The numbers behind OnlyFans are, by any measure, staggering. The platform posted revenues of $1.4bn in the year to 30th November 2024, with a pre-tax profit of $684m, up four per cent on the prior year. Payments to creators totalled $7.2bn over the same period, a rise of nearly ten per cent. Radvinsky personally collected $701m in dividends from the business in 2024 alone, on top of more than $1bn in such payments he had already received. The platform, run through its parent company Felix International, hosts 4.6m creator accounts, with performers keeping 80 per cent of subscription proceeds and the platform pocketing the remaining 20 per cent. It has 377m fan accounts in total.
The current minority stake talks represent a notable scaling back of ambitions. In January, OnlyFans was reported to be in discussions with Architect about selling a majority stake of 60 per cent.
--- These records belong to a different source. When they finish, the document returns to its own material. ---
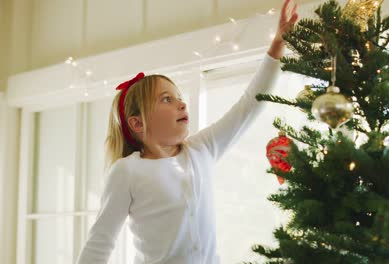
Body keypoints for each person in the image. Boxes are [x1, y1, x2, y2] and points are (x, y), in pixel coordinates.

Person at [76, 0, 298, 263]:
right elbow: (99, 245)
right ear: (137, 123)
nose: (181, 103)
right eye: (166, 99)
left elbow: (249, 105)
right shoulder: (127, 171)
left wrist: (277, 46)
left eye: (179, 97)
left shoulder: (201, 149)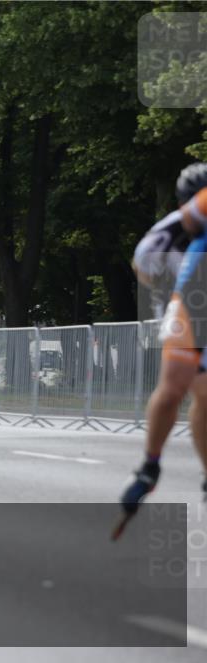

Before that, the company had explored a sale to a consortium led by Forest Road Company, a Los Angeles-based investment firm. Neither deal materialised.
OnlyFans has built an enormously lucrative business on content that mainstream finance has long refused to touch. Now, with its owner gone and a $3bn valuation on the table, it is looking for the kind of respectable institutional backing that might finally persuade the banks to take its calls.